379: I am very saddened by the state of the world

shaman

I am very saddened by the state of the world. While I can only speak of the nation I occupy, I gather enough from others that similar events are happening globally.

No matter how long I live on this earth, I am continually confused by many people’s behaviors and actions. Manipulations, lies, and false-intentions aside, I am dumbfounded by the angry-hearts and finger-pointing souls.

It seems so obvious to me: don’t judge another until you have entirely looked at your complete self and accepted who you are, learned to love yourself, and made a vow to be the best person you can be.

And hopefully, by the way of nature, having been through that process, the ability to judge simply ceases. Therefore, I find myself in a quandary, as what I feel within borders much on judgment, though I hope it resembles in form more of a heartfelt discernment.

I watch all around, in this place I find myself a part of, and see people acting out of spite and bitterness. To me, this seems as children at play, individuals who have somehow never gained what some of us were naturally born with. So many walking blindly, a victim of their self-created unbridled passion, set upon a path of feeding the darkness more dark.

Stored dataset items
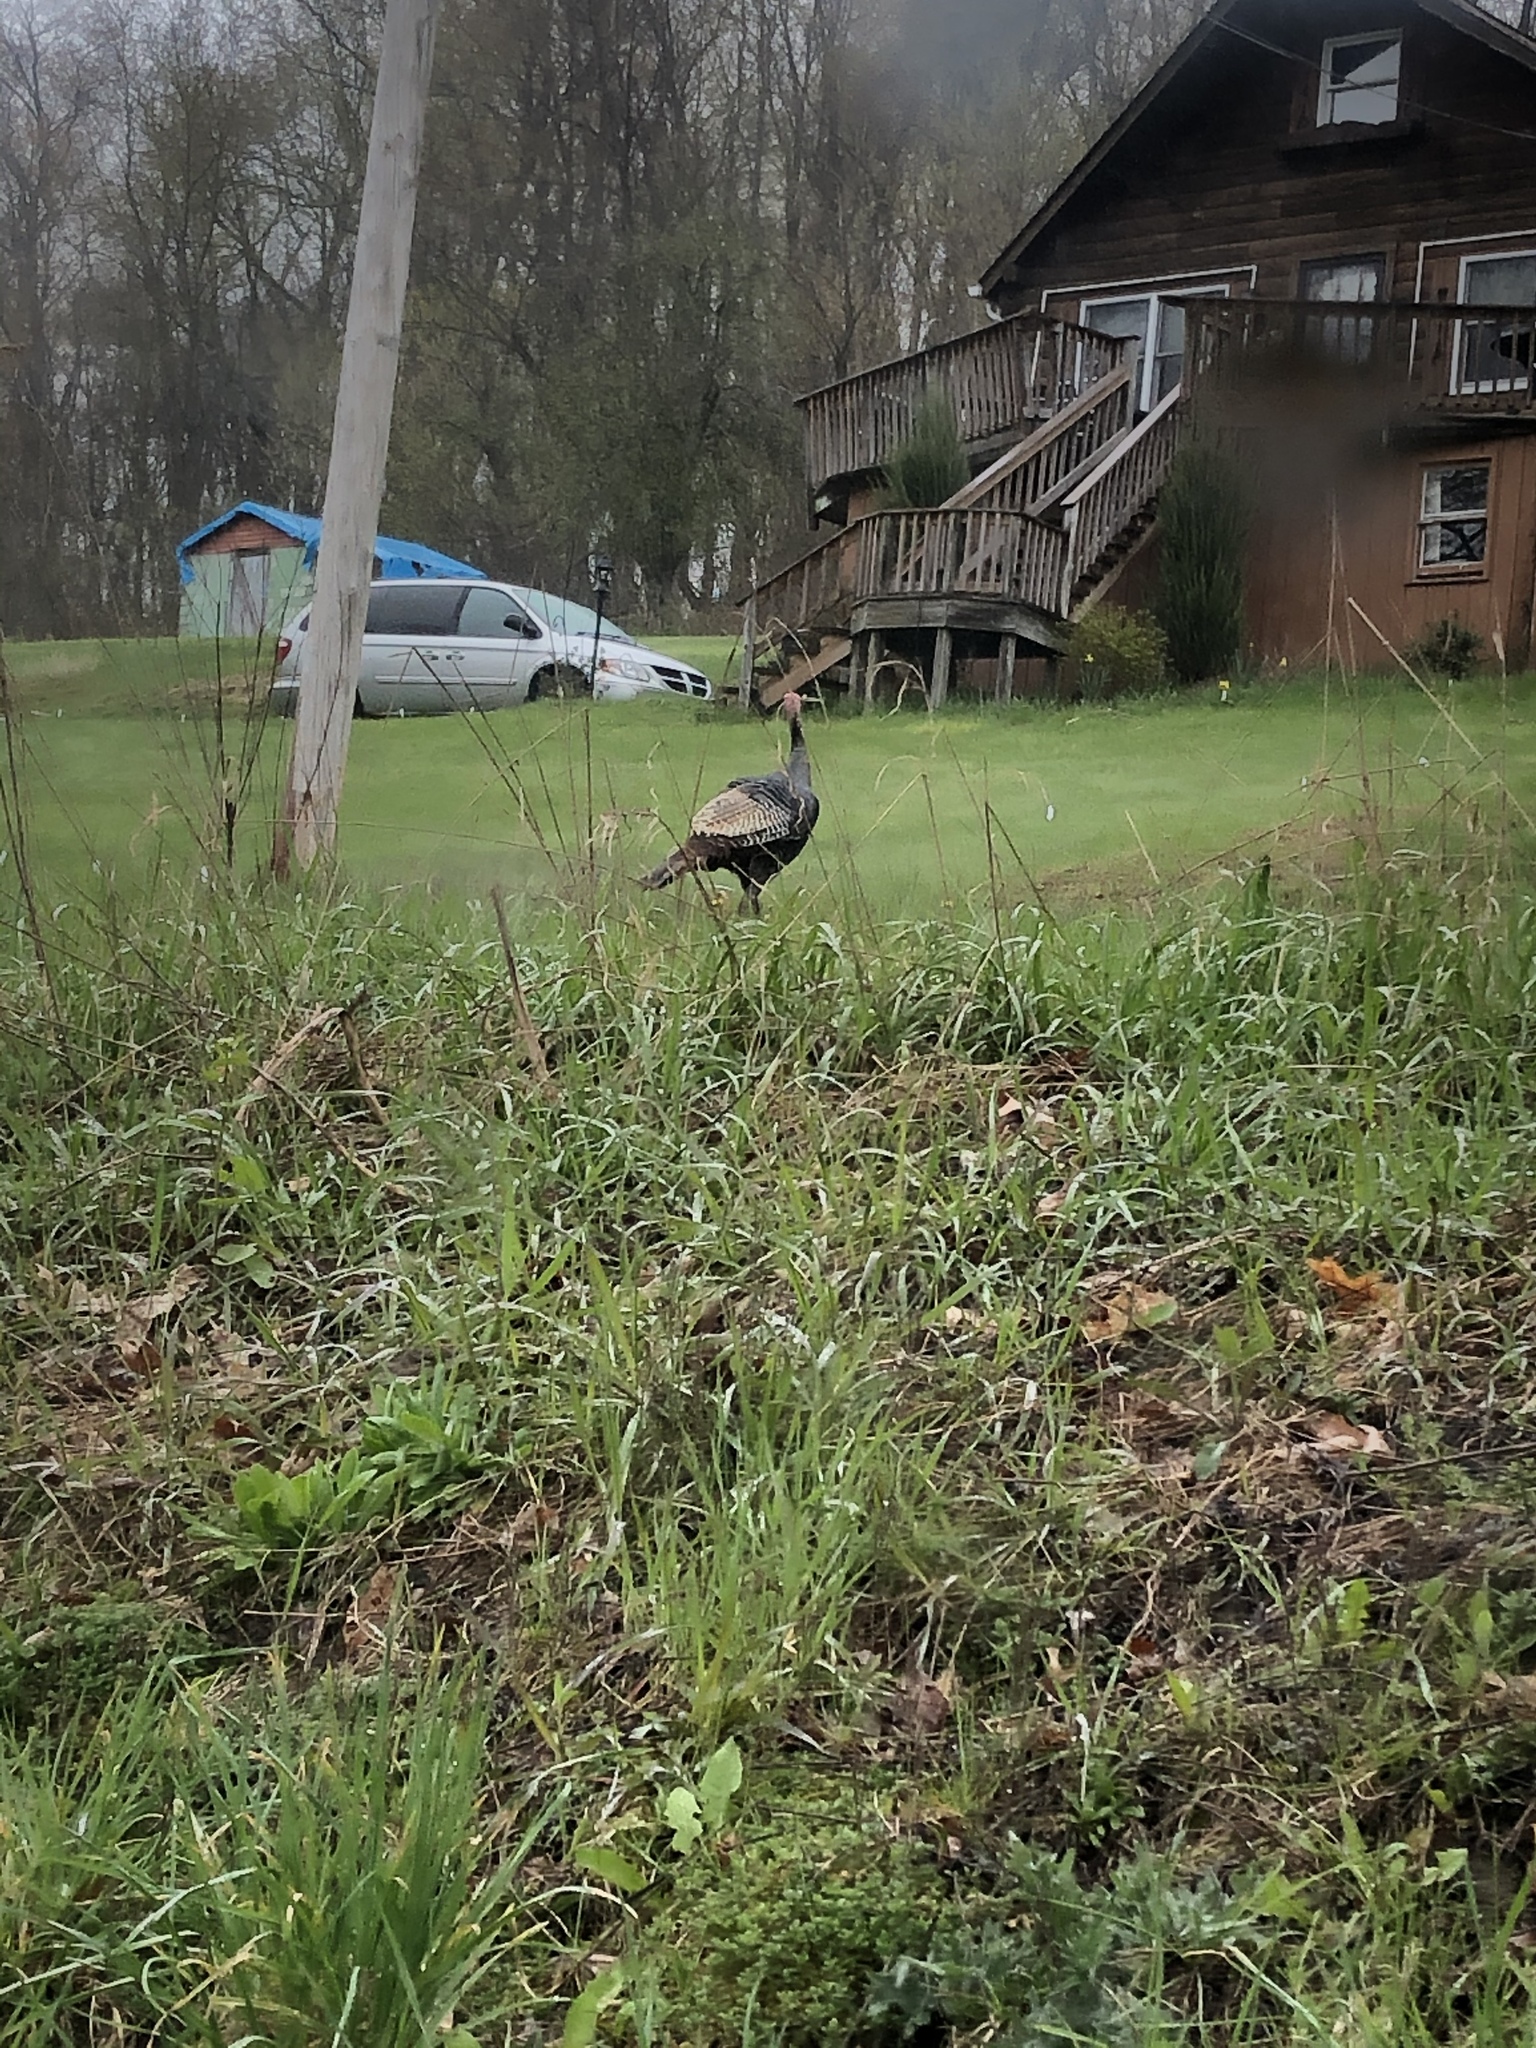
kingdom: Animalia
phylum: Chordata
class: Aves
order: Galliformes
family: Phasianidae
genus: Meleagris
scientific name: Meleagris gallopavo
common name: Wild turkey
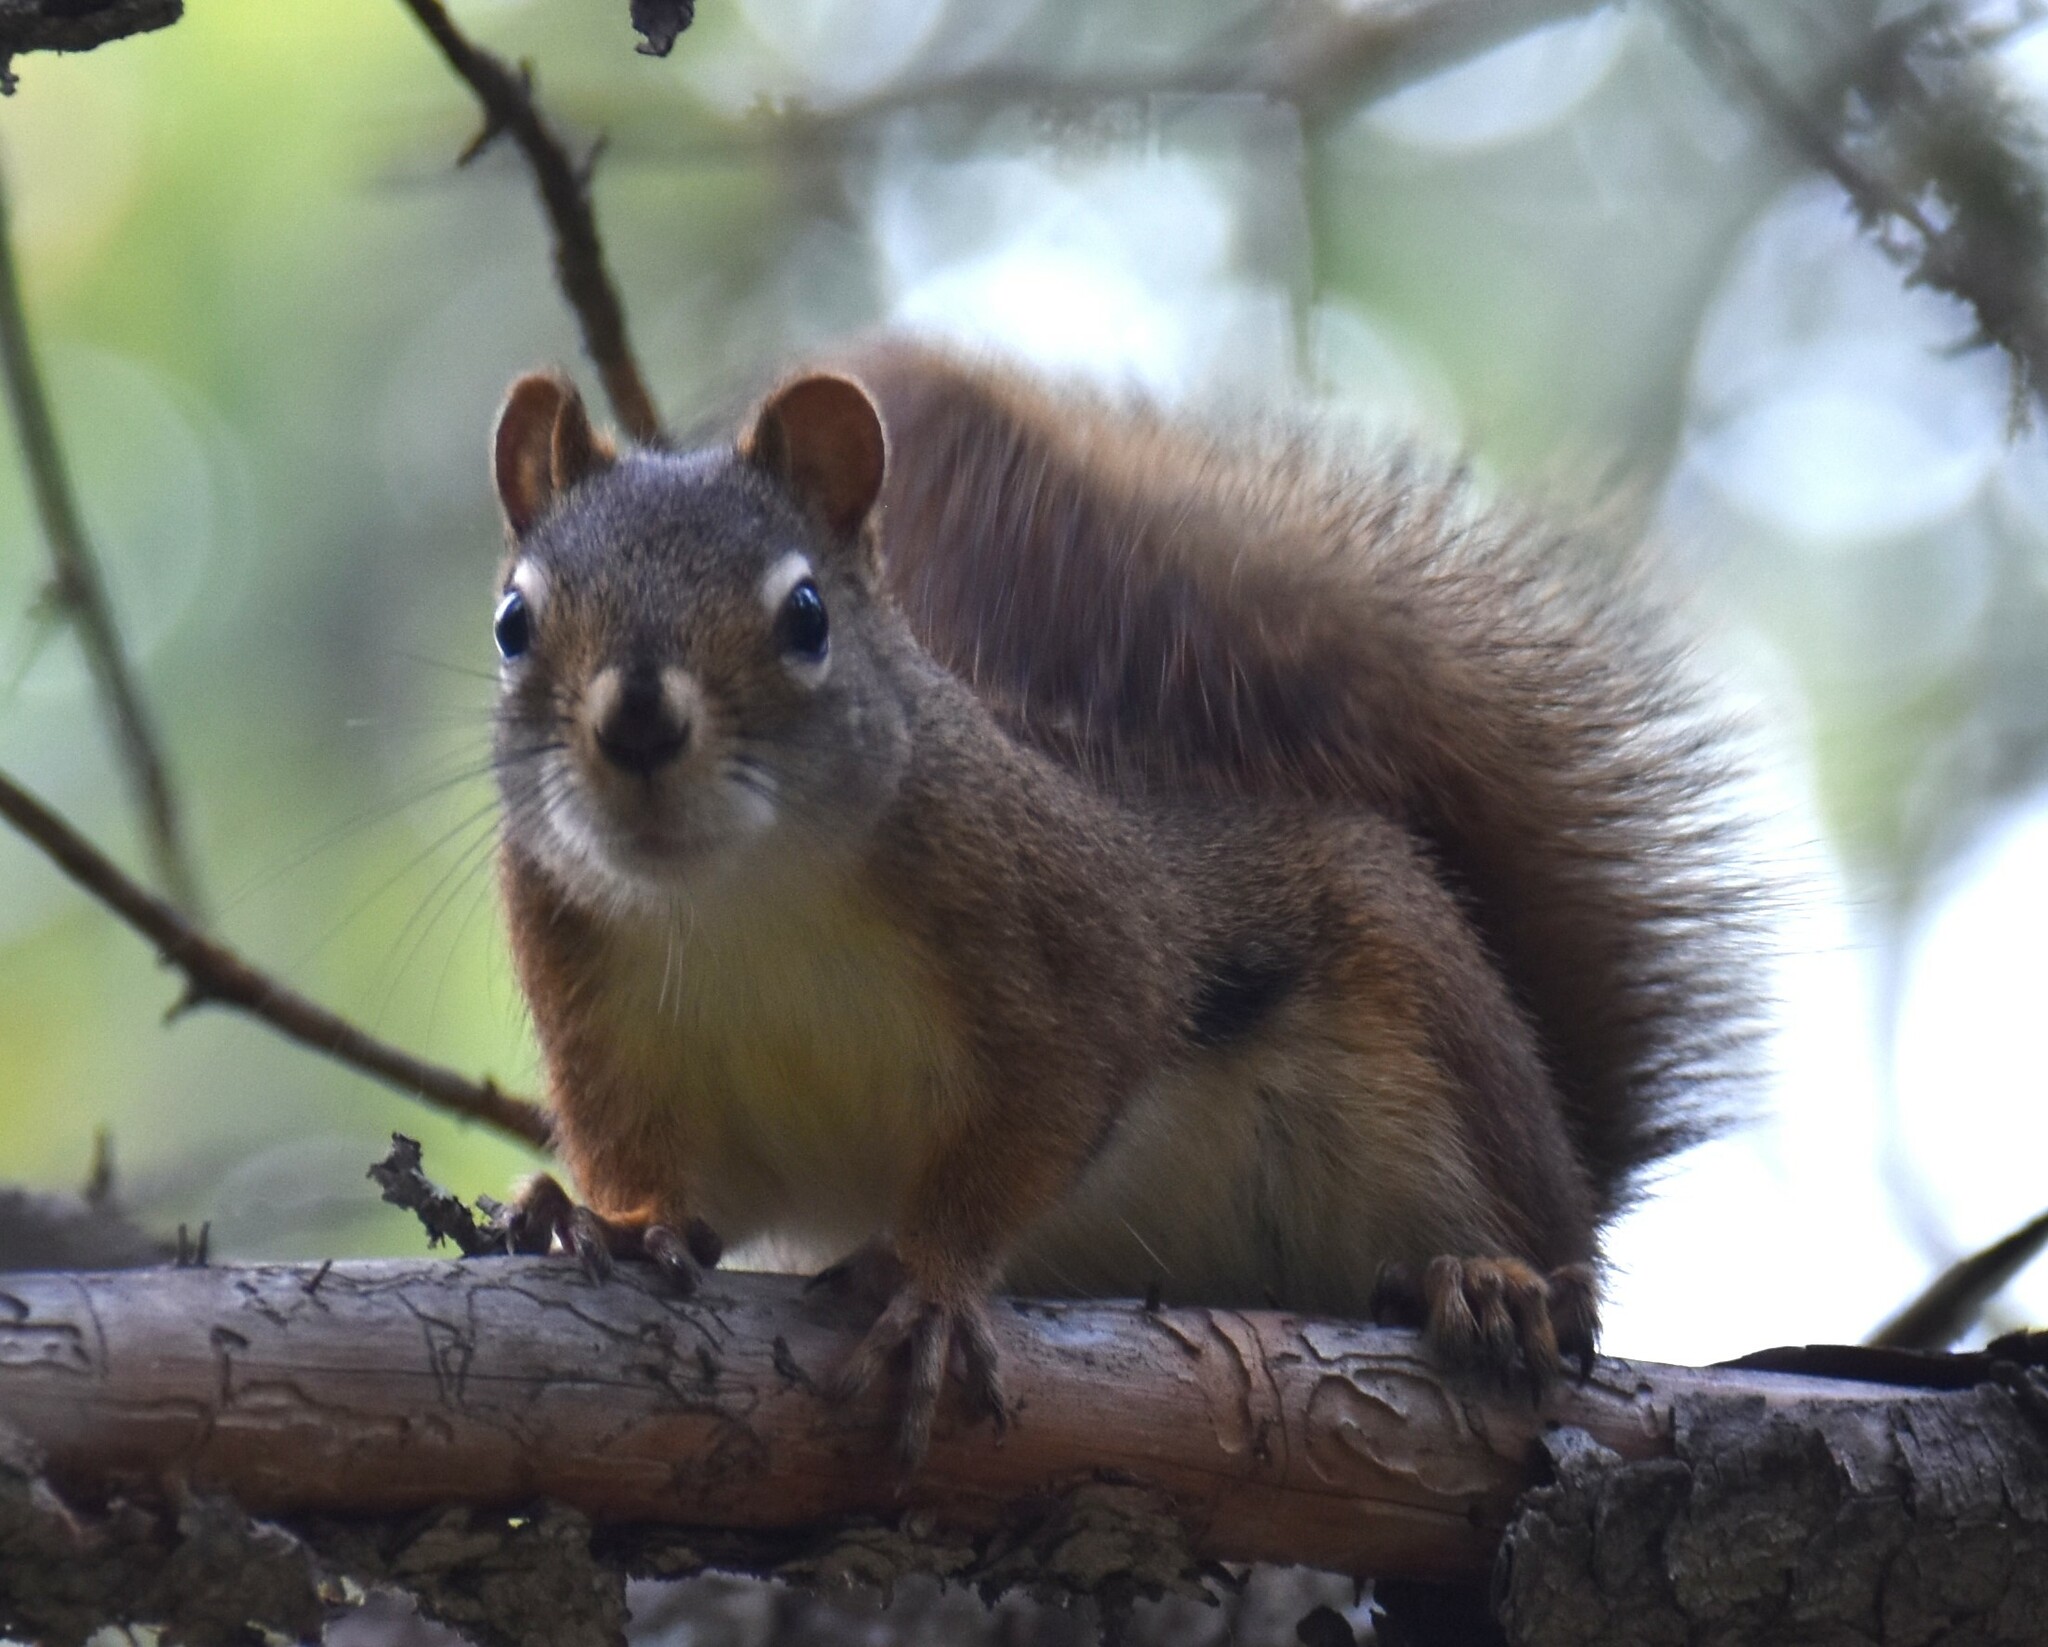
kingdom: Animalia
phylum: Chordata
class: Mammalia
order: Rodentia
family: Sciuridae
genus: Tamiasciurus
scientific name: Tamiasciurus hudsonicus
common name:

* **Task goal**
Retype the entire reflection on the state of the world above, word for word, from its title through its final sentence.

* **Result of the task**
379: I am very saddened by the state of the world

shaman

I am very saddened by the state of the world. While I can only speak of the nation I occupy, I gather enough from others that similar events are happening globally.

No matter how long I live on this earth, I am continually confused by many people’s behaviors and actions. Manipulations, lies, and false-intentions aside, I am dumbfounded by the angry-hearts and finger-pointing souls.

It seems so obvious to me: don’t judge another until you have entirely looked at your complete self and accepted who you are, learned to love yourself, and made a vow to be the best person you can be.

And hopefully, by the way of nature, having been through that process, the ability to judge simply ceases. Therefore, I find myself in a quandary, as what I feel within borders much on judgment, though I hope it resembles in form more of a heartfelt discernment.

I watch all around, in this place I find myself a part of, and see people acting out of spite and bitterness. To me, this seems as children at play, individuals who have somehow never gained what some of us were naturally born with. So many walking blindly, a victim of their self-created unbridled passion, set upon a path of feeding the darkness more dark.